I personally wasn’t a huge fan of Drake’s album Views, so I was pretty skeptical about liking Drake’s new playlist More Life. The playlist dropped on March 18, and I quickly jumped to listen to it once it was on Spotify. As one of the most polarizing rappers in the game today, we can all agree that people either love or hate Drake, or love to hate him. I’ll admit that I get in my “Drake moods” once in a while, and if I’m feeling like I want to drown in the feels, Drake is my go-to. I’ll point out that in More Life, it’s not all about Drake this time. In fact, his dad appears on the cover, not him. He avoids singing about women who’ve hurt him, and he features various other artists in the tracks. The result is a diverse production, improving on the flaws from Views.
In the track “Do Not Disturb,” Drake reflects on Views, rapping “I was an angry youth while I was writing Views / I saw a side of myself that I just never knew.” As with lots of Drake songs, we find him in a pensive state in this track. He reflects on what happened after he released Views. At the time, Drake was under the microscope and being accused of not writing his own music. The track is brutally honest, and I appreciate that. Views may have gotten lots of negative reviews, but I think that the negativity brought out a more aggressive Drake, which I definitely get a feel for in More Life.
Notable in the playlist is the song “No Long Talk,” which features London rapper Giggs. In the first verse, Drake raps “That’s Baka / he’s a no-long talker,” in reference to a member of the OVO crew and his long-time friend. “No long talk” is a Jamaican phrase used to express frustration with someone who talks too much. The song also includes other Jamaican expressions, which gives the song attitude, and I like that.

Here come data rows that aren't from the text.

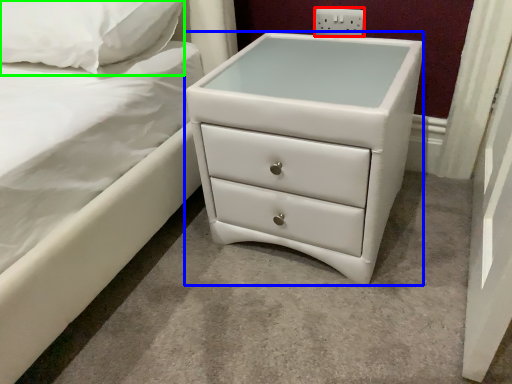
Question: Estimate the real-world distances between objects in this image. Which object is closer to electric outlet (highlighted by a red box), chest of drawers (highlighted by a blue box) or pillow (highlighted by a green box)?

Choices:
 (A) chest of drawers
 (B) pillow

Answer: (A)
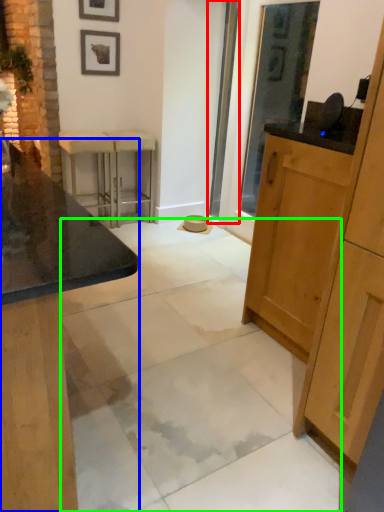
Question: Based on their relative distances, which object is farther from screen door (highlighted by a red box)? Choose from cabinetry (highlighted by a blue box) and concrete (highlighted by a green box).

Choices:
 (A) cabinetry
 (B) concrete

Answer: (A)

I’ll admit I was pretty excited to see Young Thug featured on one of Drake’s tracks. He appears with 2 Chainz on the song “Sacrifices.” The song has a chill beat, and more of a reminiscent tone. 2 Chainz and Young Thug are both from Atlanta. In the song, the rappers paint a picture about the sacrifices they’ve made during their lives, and the hurdles they’ve overcome in their careers. Drake’s verses in the song seem to serve more as a filler, which I’m okay with in this case. He echoes “And I’m convinced / I made sacrifices / I been ballin’ ever since / We been seein’ so many blessings, sh*t don’t make no sense / Someone watchin’ over us, so shout goes out to Him.” Young Thug also appears in a fun track called “Ice Melts” in the playlist.
Another collaboration I was a fan of in More Life was the song “Portland,” featuring Quavo and Travis Scott. It’s been mentioned that the title refers to Portland, Oregon, home of the NBA team the Trailblazers. The name of the team suggests that they make their own paths and don’t just follow the trends and what’s popular.
Travis Scott also recently said in a tweet, “I was once asked my fav place in America to find peace. Portland is the answer. Took a trip and found happiness.” The song has a catchy beat and is a good listen.
I love the singer Sampha, so I was pleased to hear him in the track “4422.” However, Drake doesn’t appear in the song at all. The majority of the track was written and performed by Sampha. The main theme surrounding the song is likely based on the bible verse Isaiah 44:22, relating to forgiveness and acceptance. The feels flood in with this track and I’ll admit to giving Drake at least some credit in helping Sampha get the exposure he deserves from this track. It’s important to know that Drake released More Life as a “playlist” versus an “album,” in order for it to be viewed more as a collection of works rather than something that Drake takes complete ownership of.
To be completely honest, I didn’t know what to think about a Drake and Kanye collaboration, in the song “Glow.” However, it did grow on me after some time. Kanye’s verses have an attitude of reflection with reminiscent lyrics like “We go suit and tie, we gon’ touch the sky.” The outro of the sky is a breeze of 70’s nostalgia, featuring a sample of Earth, Wind, and Fire’s song “Devotion.”
More Life contains 22 total songs and is filled with a variety of moods and artists. The crazy thing is that I didn’t expect to love this playlist and I can’t say much else besides it was everything that I didn’t know I needed.